A higher proportion of women in Scotland (36%) than England (32%) drank more than three units on their heaviest drinking day in the last week. The survey also found that 27% of men in Scotland smoked compared with 24% in England.
The equivalent figures for women were 25% and 20%. Women in Scotland were also more likely to smoke than women in Wales (22%).
Ms Robison said: "Scotland historically has an appalling health record. For generations, far too many people have died before their time with our culture of poor diet, heavy drinking and smoking all taking their toll.
"That's why we're taking action to improve our nation's health and it is heartening that we are seeing improvements in many areas.
"But, as today's statistics show, other parts of the UK are still doing better and this clearly demonstrates that we can, and must, do more to help Scots live healthy lives."
The report compared the most recently-published health surveys in the four UK countries. It also found fruit and vegetable consumption was significantly lower in Scotland than in England for both men and women.
A higher proportion of men and women were overweight, including obese, in Scotland than in England or Northern Ireland. Only 20% of men and 24% of women in Scotland ate the recommended five or more portions of fruit and vegetables a day compared with 25% of men and 29% of women in England.

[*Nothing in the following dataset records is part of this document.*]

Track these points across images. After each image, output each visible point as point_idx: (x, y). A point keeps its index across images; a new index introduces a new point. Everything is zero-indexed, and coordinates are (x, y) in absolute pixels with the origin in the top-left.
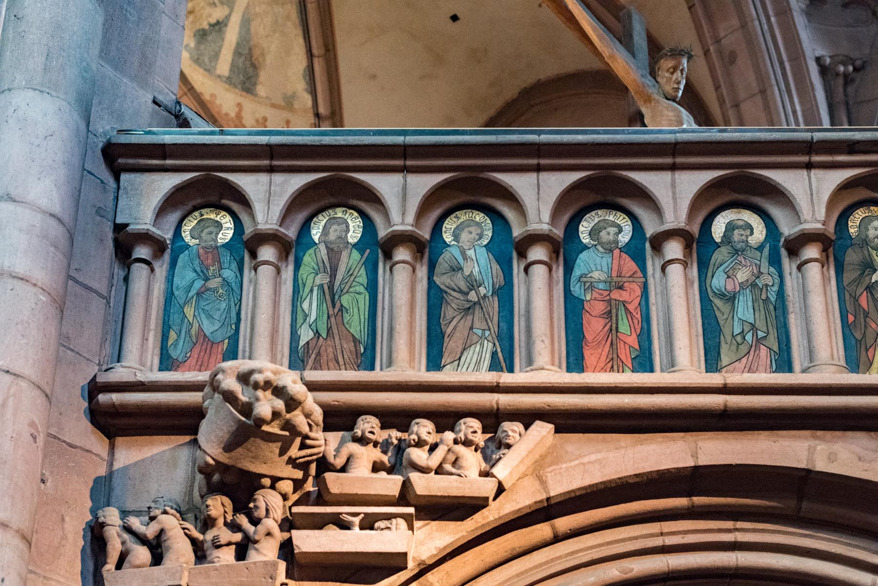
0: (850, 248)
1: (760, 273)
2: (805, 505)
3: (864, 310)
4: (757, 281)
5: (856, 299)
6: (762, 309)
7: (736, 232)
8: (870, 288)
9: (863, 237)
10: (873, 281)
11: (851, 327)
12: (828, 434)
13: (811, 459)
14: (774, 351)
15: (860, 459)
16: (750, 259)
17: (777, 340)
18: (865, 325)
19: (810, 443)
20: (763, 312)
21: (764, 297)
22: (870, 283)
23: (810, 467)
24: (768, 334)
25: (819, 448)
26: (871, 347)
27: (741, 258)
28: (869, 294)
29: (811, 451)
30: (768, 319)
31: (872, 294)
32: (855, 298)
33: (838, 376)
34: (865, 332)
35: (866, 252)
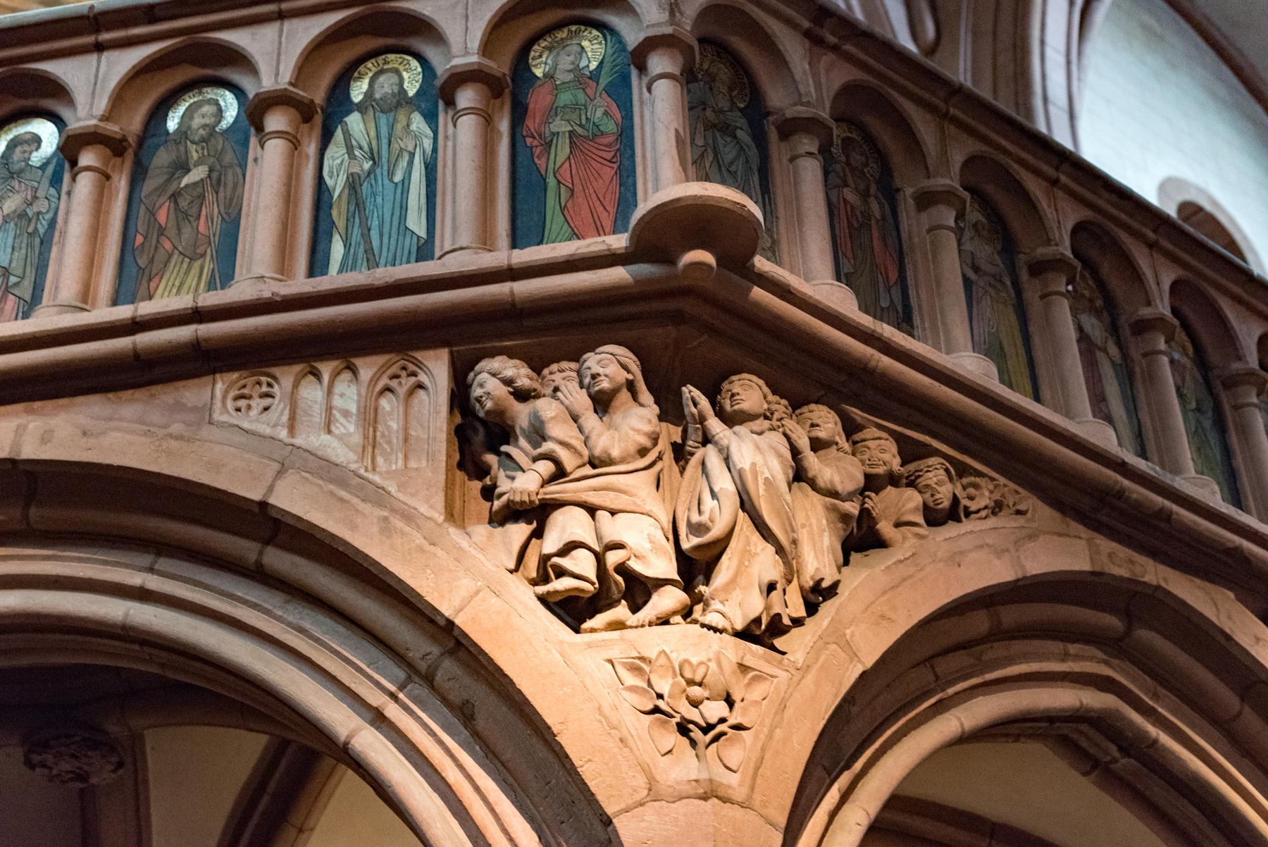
0: (162, 148)
1: (35, 198)
2: (34, 512)
3: (160, 225)
4: (28, 210)
5: (152, 214)
6: (24, 245)
7: (19, 149)
8: (174, 197)
9: (184, 130)
10: (182, 185)
11: (136, 252)
12: (49, 404)
13: (16, 444)
14: (24, 300)
15: (85, 434)
16: (26, 182)
17: (32, 284)
18: (156, 247)
19: (20, 421)
20: (24, 251)
21: (30, 230)
22: (178, 187)
23: (13, 456)
24: (23, 278)
25: (31, 426)
26: (157, 274)
27: (15, 183)
28: (172, 204)
29: (20, 430)
30: (29, 260)
31: (176, 203)
32: (151, 212)
33: (56, 318)
34: (153, 257)
35: (182, 149)
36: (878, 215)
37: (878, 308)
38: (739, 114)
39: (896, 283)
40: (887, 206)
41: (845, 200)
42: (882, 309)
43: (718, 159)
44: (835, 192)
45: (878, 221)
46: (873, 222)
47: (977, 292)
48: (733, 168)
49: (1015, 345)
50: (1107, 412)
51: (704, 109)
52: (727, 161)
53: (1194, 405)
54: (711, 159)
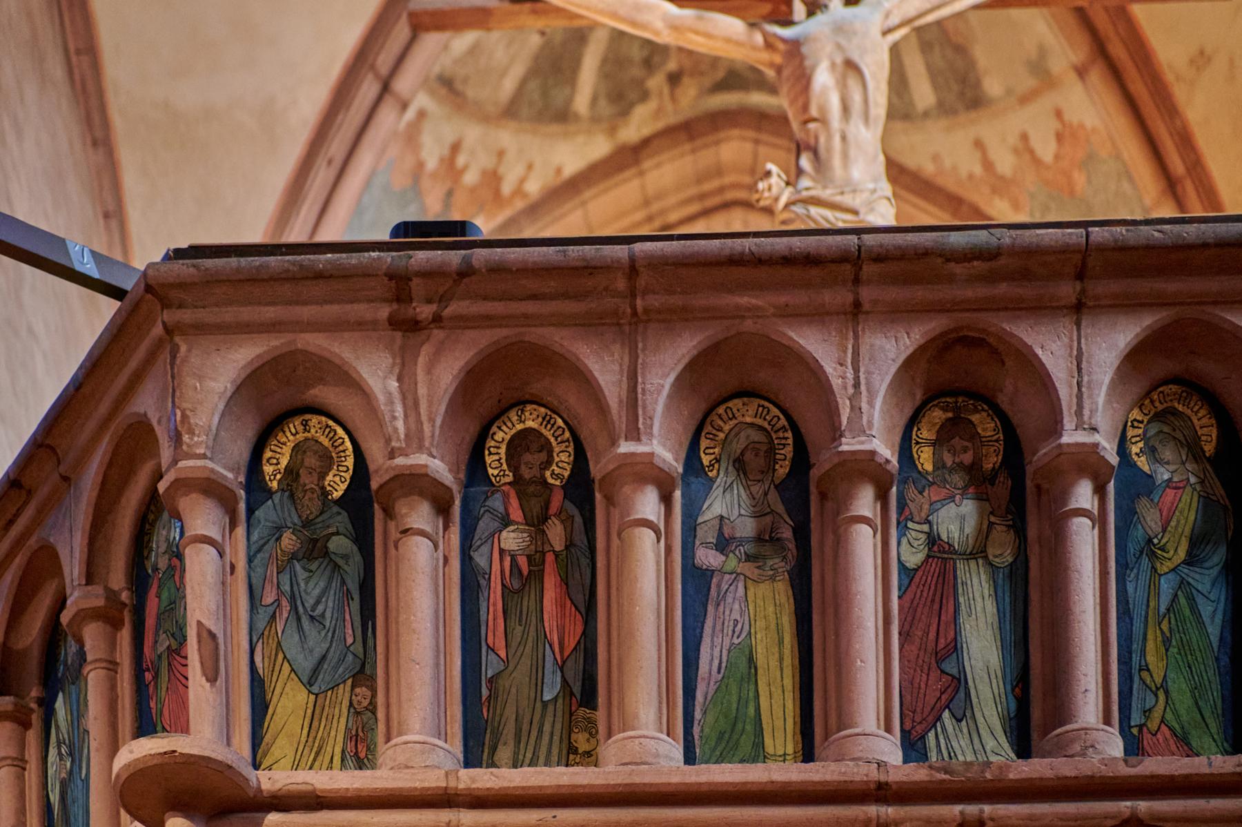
36: (558, 545)
37: (539, 705)
38: (336, 509)
39: (575, 648)
40: (578, 520)
41: (502, 551)
42: (545, 704)
43: (297, 613)
44: (485, 549)
45: (557, 554)
46: (550, 557)
47: (719, 586)
48: (320, 608)
49: (781, 642)
50: (954, 672)
51: (279, 539)
52: (310, 602)
53: (1182, 554)
54: (285, 615)
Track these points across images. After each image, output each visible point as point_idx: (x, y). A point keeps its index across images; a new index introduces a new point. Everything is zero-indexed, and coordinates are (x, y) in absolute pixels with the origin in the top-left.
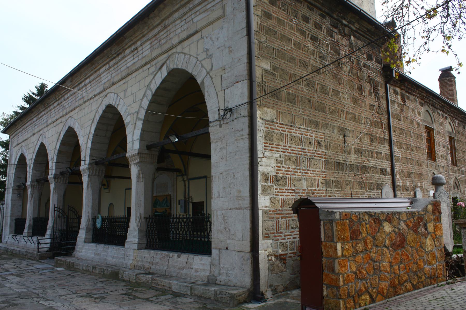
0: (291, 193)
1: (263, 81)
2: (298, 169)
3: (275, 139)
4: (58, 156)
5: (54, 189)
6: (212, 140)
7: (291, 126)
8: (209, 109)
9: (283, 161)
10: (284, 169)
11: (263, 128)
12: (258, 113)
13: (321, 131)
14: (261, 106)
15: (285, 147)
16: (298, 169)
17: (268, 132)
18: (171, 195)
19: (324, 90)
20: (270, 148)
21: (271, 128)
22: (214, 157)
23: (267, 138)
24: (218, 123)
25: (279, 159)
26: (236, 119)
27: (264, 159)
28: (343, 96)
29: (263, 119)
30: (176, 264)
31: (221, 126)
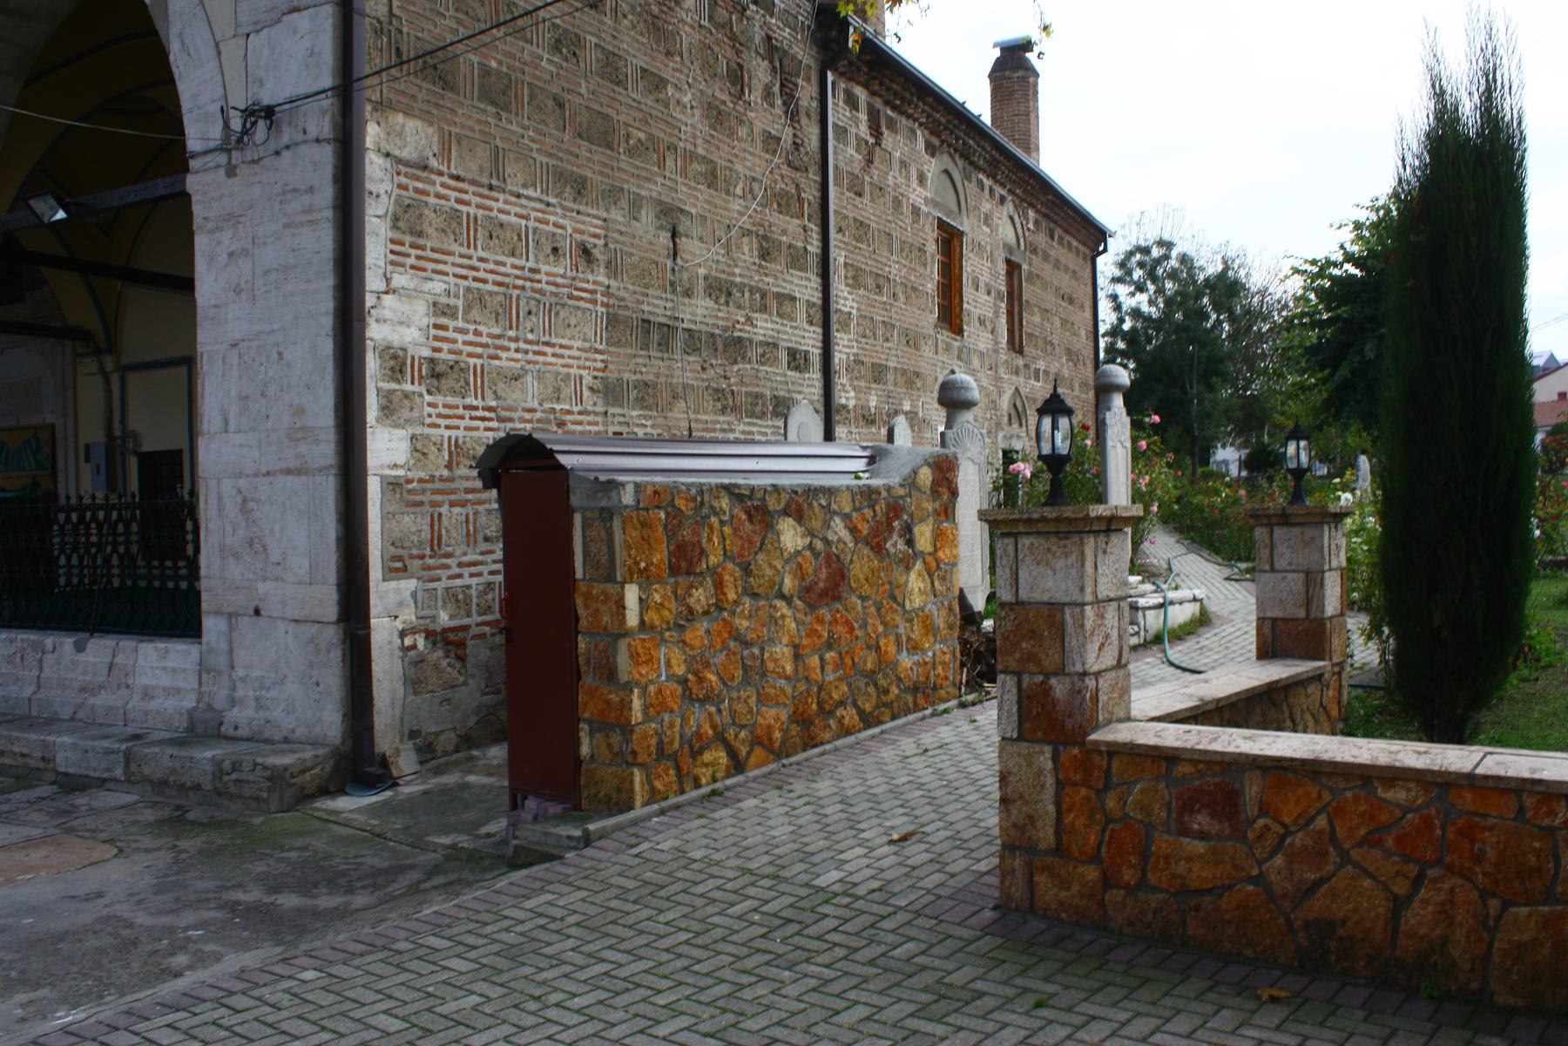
0: (483, 419)
1: (391, 14)
2: (510, 339)
3: (430, 231)
6: (198, 221)
7: (491, 188)
8: (186, 104)
9: (456, 307)
10: (460, 338)
11: (387, 186)
12: (373, 133)
13: (594, 212)
14: (382, 106)
15: (465, 261)
16: (510, 339)
17: (407, 202)
18: (53, 426)
19: (611, 68)
20: (411, 261)
21: (416, 190)
22: (208, 287)
23: (401, 224)
24: (222, 159)
25: (444, 300)
26: (288, 147)
27: (388, 300)
28: (677, 95)
29: (388, 155)
30: (71, 675)
31: (231, 171)
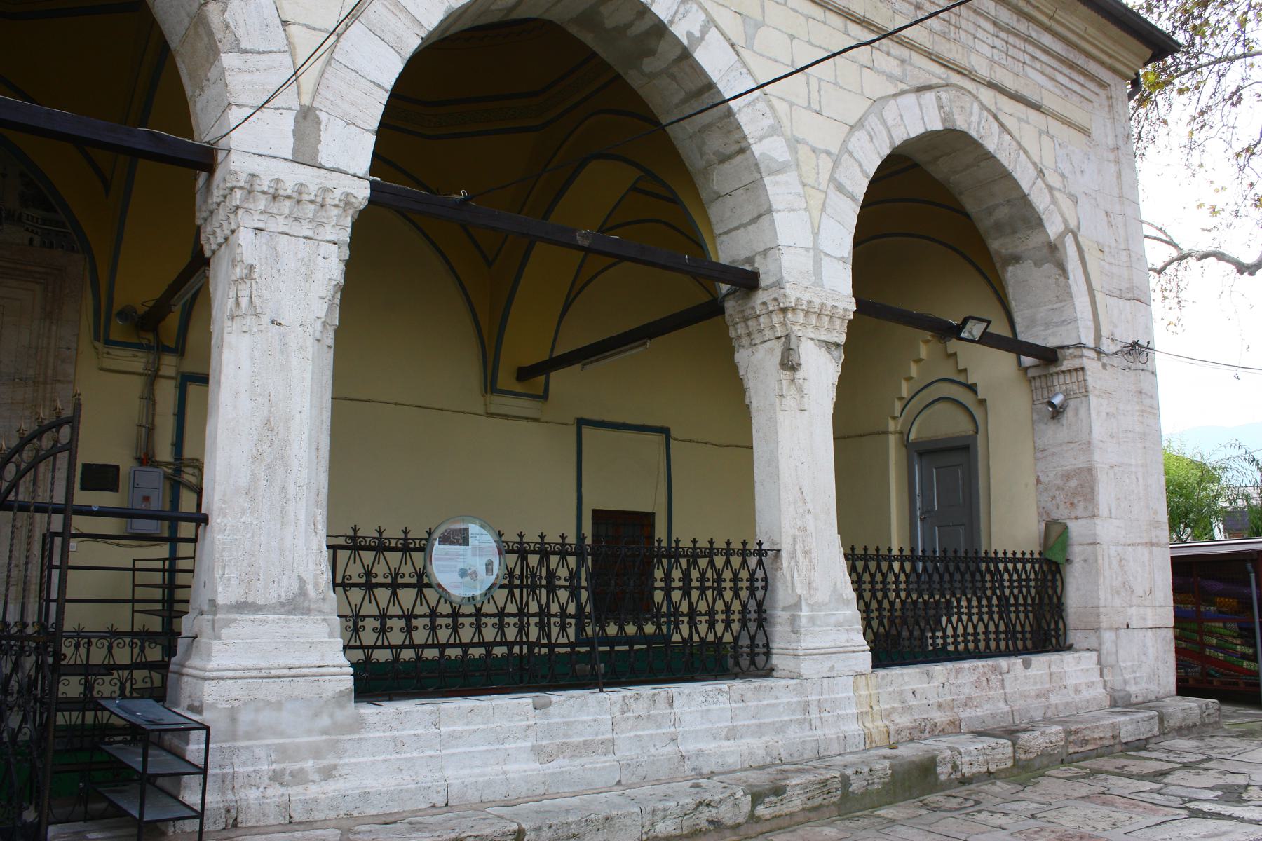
30: (1026, 688)
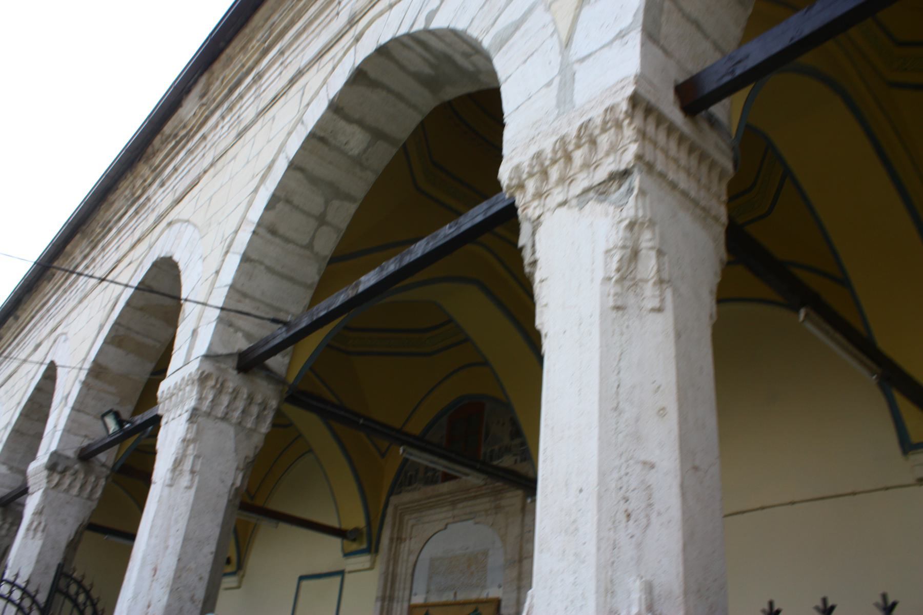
4: (86, 385)
5: (39, 513)
18: (497, 603)
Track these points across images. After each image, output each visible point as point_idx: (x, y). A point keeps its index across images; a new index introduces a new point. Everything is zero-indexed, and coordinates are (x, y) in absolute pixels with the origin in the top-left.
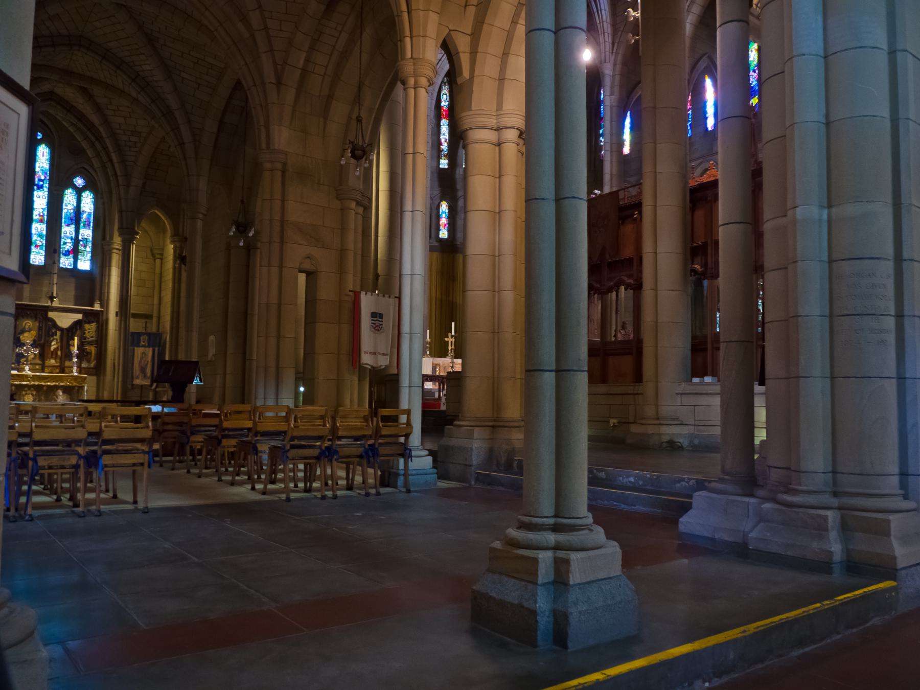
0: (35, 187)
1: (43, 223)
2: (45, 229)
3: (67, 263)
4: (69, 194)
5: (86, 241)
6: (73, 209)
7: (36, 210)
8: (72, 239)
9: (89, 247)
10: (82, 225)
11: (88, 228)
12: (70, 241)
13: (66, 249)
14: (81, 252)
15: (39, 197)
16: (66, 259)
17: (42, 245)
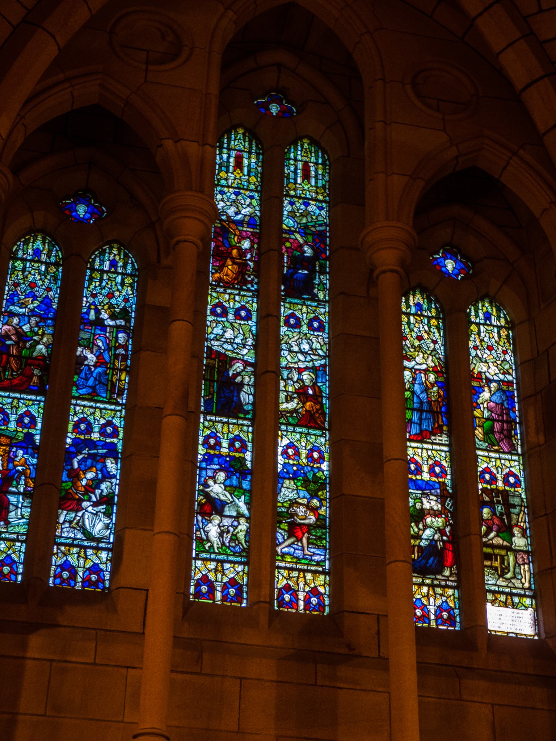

The amount of women overweight, including obesity, was significantly higher in Scotland (61.8%) than in England (56.9%) or Northern Ireland (54%).
Liberal Democrat public health spokesman Jamie Stone said: "These comparisons make for grim reading for Scotland. The Scottish Government has to tackle the root causes of obesity. That means improving diets and getting more Scots active. Scotland doesn't have to be the sick man of the UK."